> **ASSIGNMENT**: Print exactly the lines from the one containing "middle tip: (299, 92)" through the last line of the records below, both included, and nothing else; omit any pictures.

> **ENTRIES SHOWN**:
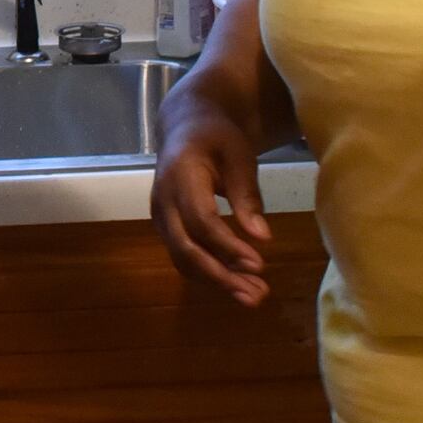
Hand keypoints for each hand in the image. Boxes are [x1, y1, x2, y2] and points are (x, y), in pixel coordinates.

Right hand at [151, 80, 277, 307]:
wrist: (185, 128)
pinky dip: (211, 273)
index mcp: (180, 176)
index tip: (259, 264)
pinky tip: (239, 282)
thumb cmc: (217, 138)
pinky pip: (184, 257)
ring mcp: (160, 218)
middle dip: (221, 276)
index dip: (228, 245)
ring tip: (254, 295)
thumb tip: (262, 238)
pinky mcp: (166, 228)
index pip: (201, 220)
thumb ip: (247, 196)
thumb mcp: (239, 156)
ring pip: (183, 259)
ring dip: (218, 281)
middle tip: (257, 295)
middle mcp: (162, 201)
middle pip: (186, 248)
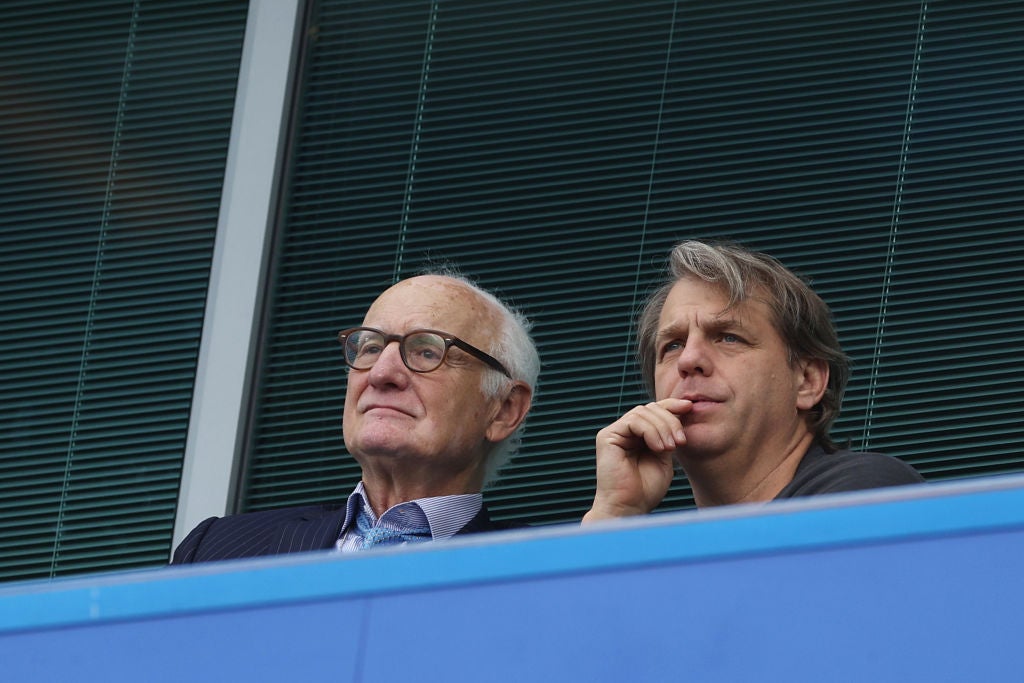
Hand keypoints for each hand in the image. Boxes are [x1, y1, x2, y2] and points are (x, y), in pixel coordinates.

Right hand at [582, 399, 691, 521]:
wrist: (629, 508)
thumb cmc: (646, 490)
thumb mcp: (664, 458)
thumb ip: (667, 437)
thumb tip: (679, 414)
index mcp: (637, 436)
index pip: (654, 411)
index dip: (671, 406)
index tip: (690, 407)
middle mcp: (624, 432)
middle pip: (650, 409)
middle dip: (670, 420)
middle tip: (681, 441)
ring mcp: (614, 433)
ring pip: (642, 412)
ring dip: (662, 427)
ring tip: (670, 448)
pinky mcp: (607, 437)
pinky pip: (632, 421)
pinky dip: (650, 431)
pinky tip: (658, 448)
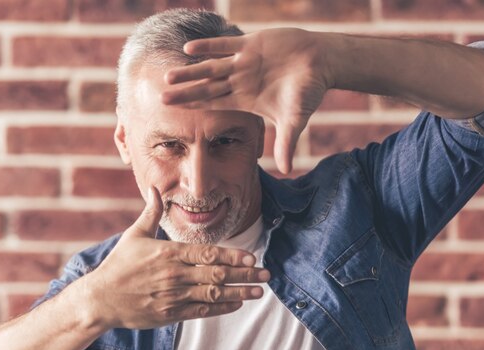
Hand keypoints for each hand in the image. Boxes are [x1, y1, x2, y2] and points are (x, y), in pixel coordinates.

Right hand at [84, 187, 268, 329]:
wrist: (100, 299)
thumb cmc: (119, 265)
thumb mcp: (134, 235)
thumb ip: (151, 212)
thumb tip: (154, 188)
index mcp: (168, 253)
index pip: (207, 254)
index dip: (232, 256)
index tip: (251, 257)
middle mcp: (174, 275)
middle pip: (216, 275)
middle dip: (244, 274)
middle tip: (266, 274)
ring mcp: (173, 296)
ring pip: (213, 294)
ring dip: (239, 293)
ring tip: (259, 291)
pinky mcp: (170, 314)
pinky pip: (201, 311)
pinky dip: (221, 308)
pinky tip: (237, 304)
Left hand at [162, 28, 329, 173]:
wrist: (321, 62)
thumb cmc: (308, 91)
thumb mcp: (295, 120)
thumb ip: (286, 143)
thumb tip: (286, 171)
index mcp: (246, 99)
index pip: (215, 105)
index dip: (196, 109)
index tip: (176, 116)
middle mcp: (240, 81)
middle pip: (207, 88)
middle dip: (186, 93)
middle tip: (162, 98)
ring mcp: (243, 62)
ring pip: (210, 67)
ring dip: (190, 72)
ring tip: (169, 75)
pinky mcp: (251, 44)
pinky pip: (226, 45)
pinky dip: (209, 47)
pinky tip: (189, 49)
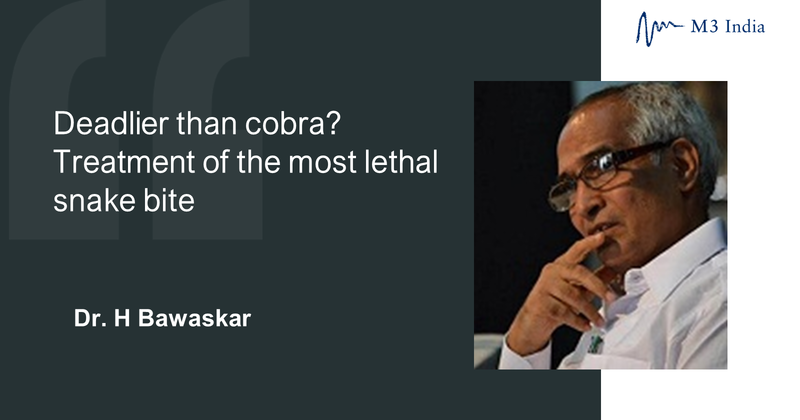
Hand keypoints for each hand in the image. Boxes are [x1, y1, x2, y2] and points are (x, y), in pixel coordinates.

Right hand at [506, 232, 617, 355]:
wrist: (532, 322)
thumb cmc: (556, 302)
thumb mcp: (576, 289)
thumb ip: (593, 280)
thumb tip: (614, 270)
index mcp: (562, 266)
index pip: (576, 250)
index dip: (589, 243)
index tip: (602, 236)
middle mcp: (552, 272)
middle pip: (578, 273)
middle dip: (598, 285)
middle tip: (612, 297)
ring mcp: (546, 287)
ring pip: (573, 296)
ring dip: (590, 311)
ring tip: (600, 321)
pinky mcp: (542, 303)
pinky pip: (565, 312)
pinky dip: (578, 321)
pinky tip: (586, 325)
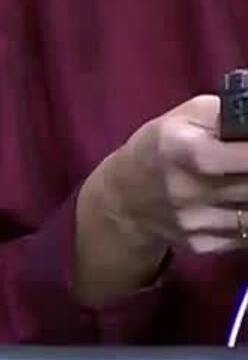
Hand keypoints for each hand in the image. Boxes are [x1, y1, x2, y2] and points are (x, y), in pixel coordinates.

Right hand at [103, 95, 247, 255]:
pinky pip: (246, 234)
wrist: (124, 198)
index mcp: (188, 151)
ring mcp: (198, 223)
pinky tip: (236, 204)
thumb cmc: (160, 147)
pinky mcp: (204, 245)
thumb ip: (229, 114)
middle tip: (243, 166)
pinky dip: (247, 217)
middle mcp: (192, 190)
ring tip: (239, 182)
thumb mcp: (186, 116)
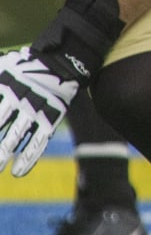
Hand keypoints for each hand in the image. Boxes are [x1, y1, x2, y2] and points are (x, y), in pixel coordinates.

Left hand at [0, 47, 79, 177]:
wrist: (61, 63)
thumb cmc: (23, 67)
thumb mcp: (2, 68)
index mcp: (5, 84)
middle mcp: (19, 98)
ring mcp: (36, 109)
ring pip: (14, 136)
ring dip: (3, 153)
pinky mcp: (50, 118)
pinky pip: (38, 142)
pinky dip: (28, 158)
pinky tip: (18, 172)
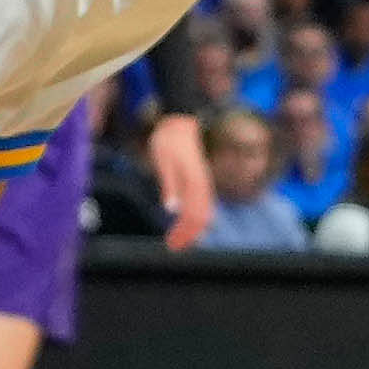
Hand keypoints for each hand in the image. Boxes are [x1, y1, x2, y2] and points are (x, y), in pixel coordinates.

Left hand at [149, 109, 213, 251]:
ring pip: (205, 212)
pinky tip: (187, 223)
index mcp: (193, 181)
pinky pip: (204, 203)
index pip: (193, 215)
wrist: (179, 120)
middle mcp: (202, 184)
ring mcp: (203, 181)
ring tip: (179, 240)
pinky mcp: (200, 179)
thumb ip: (169, 185)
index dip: (183, 233)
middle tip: (173, 247)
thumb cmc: (167, 140)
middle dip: (189, 235)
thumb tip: (172, 210)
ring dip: (193, 228)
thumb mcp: (163, 161)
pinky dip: (197, 217)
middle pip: (201, 217)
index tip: (171, 245)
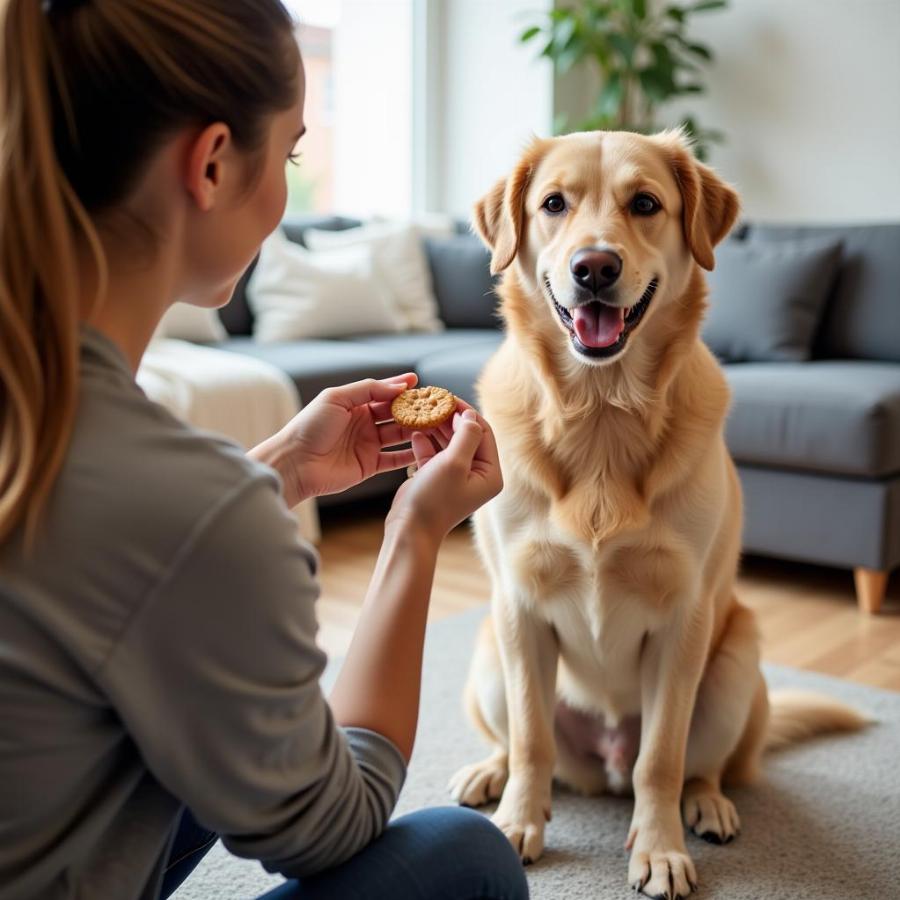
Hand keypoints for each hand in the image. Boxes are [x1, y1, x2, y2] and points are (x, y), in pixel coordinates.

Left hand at [251, 374, 421, 506]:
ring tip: (436, 425)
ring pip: (399, 434)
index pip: (384, 393)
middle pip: (395, 414)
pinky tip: (426, 449)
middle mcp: (363, 423)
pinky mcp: (369, 465)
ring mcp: (367, 444)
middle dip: (415, 409)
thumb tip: (399, 386)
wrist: (295, 463)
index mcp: (354, 404)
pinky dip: (410, 454)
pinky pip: (395, 459)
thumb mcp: (337, 398)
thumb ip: (368, 389)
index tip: (421, 383)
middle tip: (435, 406)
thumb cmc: (310, 427)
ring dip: (416, 430)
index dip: (402, 388)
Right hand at [386, 402, 502, 542]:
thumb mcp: (454, 463)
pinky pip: (434, 453)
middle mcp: (476, 475)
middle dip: (449, 418)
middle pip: (466, 436)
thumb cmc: (434, 499)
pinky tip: (415, 432)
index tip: (448, 398)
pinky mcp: (436, 478)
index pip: (484, 433)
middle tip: (433, 401)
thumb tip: (470, 415)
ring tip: (422, 412)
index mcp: (490, 474)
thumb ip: (466, 436)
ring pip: (448, 443)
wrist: (409, 529)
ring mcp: (456, 477)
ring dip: (435, 427)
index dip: (467, 413)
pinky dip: (425, 442)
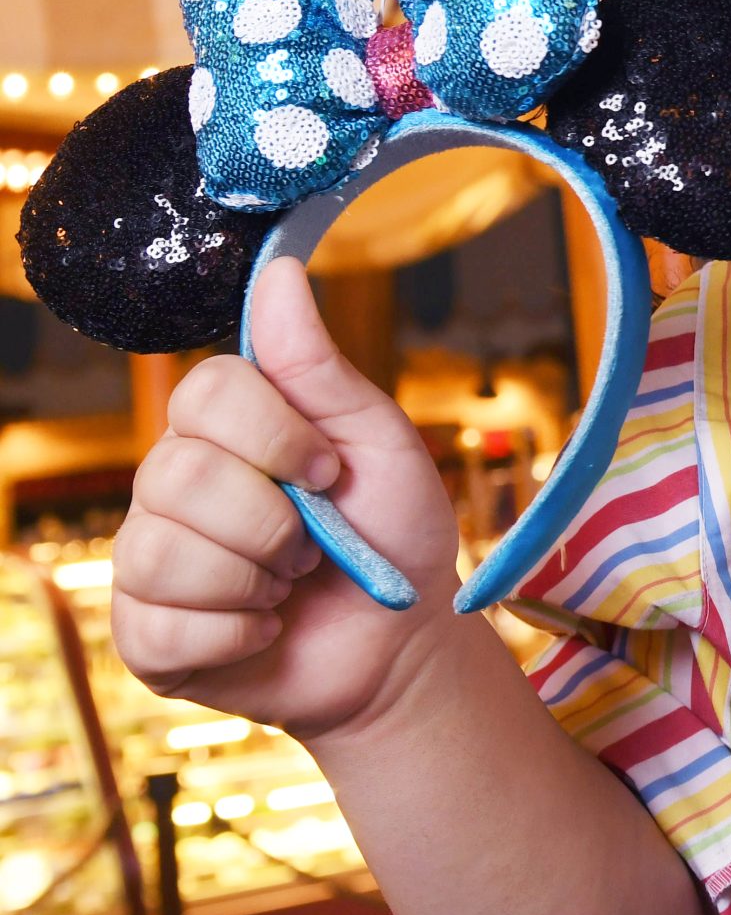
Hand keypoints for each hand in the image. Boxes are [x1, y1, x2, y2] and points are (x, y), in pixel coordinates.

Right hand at [109, 258, 461, 744]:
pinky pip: (160, 625)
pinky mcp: (145, 634)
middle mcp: (173, 486)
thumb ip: (319, 366)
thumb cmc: (393, 534)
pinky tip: (265, 630)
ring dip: (254, 579)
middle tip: (314, 541)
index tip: (329, 469)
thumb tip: (277, 271)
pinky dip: (237, 634)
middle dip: (271, 519)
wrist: (402, 644)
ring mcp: (150, 560)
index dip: (273, 433)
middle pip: (174, 474)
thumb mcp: (376, 441)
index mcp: (228, 429)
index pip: (204, 391)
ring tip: (290, 586)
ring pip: (161, 552)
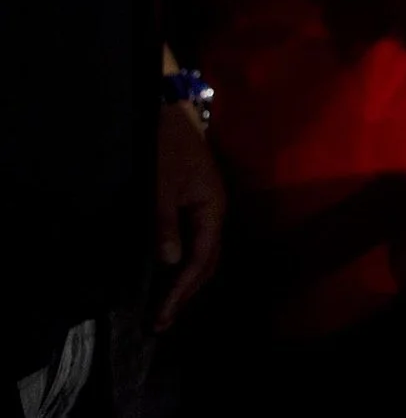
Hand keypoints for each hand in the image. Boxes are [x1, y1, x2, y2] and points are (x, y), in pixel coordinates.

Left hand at [154, 102, 224, 329]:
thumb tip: (169, 263)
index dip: (181, 290)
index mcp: (213, 208)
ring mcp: (208, 207)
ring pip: (204, 253)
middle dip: (186, 293)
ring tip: (165, 307)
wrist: (167, 111)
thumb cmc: (166, 147)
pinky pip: (196, 242)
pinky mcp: (196, 203)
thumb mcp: (161, 186)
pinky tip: (168, 274)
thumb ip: (165, 224)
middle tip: (161, 322)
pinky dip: (184, 265)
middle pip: (209, 262)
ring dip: (186, 282)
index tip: (161, 315)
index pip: (201, 259)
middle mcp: (216, 211)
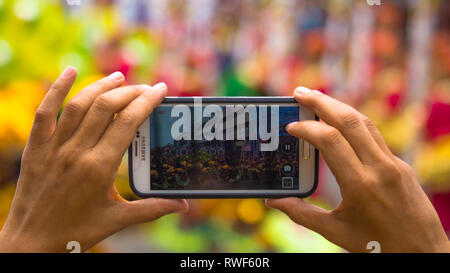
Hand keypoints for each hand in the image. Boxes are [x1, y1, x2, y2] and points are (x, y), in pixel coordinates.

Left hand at [0, 67, 187, 251]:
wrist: (32, 242)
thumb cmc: (76, 232)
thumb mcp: (118, 219)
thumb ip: (153, 209)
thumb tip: (184, 205)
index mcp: (100, 167)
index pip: (128, 122)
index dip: (147, 102)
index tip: (161, 90)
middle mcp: (77, 152)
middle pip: (106, 107)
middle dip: (130, 92)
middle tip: (146, 88)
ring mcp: (54, 147)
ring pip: (79, 104)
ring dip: (100, 86)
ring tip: (119, 78)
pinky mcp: (37, 147)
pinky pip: (45, 111)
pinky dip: (56, 88)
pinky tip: (70, 71)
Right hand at [266, 87, 449, 252]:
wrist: (423, 254)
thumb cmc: (377, 247)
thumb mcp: (335, 232)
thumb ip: (302, 214)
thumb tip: (274, 201)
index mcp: (360, 185)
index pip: (331, 140)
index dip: (307, 128)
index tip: (290, 127)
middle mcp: (380, 168)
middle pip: (349, 120)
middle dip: (321, 101)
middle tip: (299, 92)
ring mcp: (393, 163)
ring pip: (364, 122)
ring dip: (338, 106)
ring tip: (316, 98)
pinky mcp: (400, 165)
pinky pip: (374, 135)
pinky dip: (353, 121)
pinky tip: (339, 121)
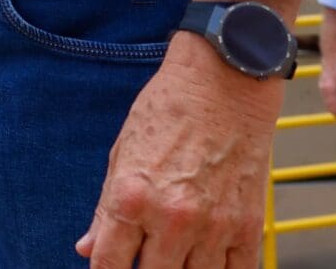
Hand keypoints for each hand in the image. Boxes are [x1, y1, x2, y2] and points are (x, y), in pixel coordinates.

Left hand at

> **YOUR SOLUTION**:
middle tip: (299, 92)
ring mcp: (393, 163)
ring pip: (364, 122)
ring dip: (338, 106)
ring tip: (316, 98)
pinky mcp: (400, 165)
pinky pip: (374, 135)
pinky dip: (353, 121)
pinky tip: (339, 121)
Hand keypoints for each hand in the image. Boxes are [x1, y1, x2, y2] and points are (x, y), in pixel coordinates.

Left hand at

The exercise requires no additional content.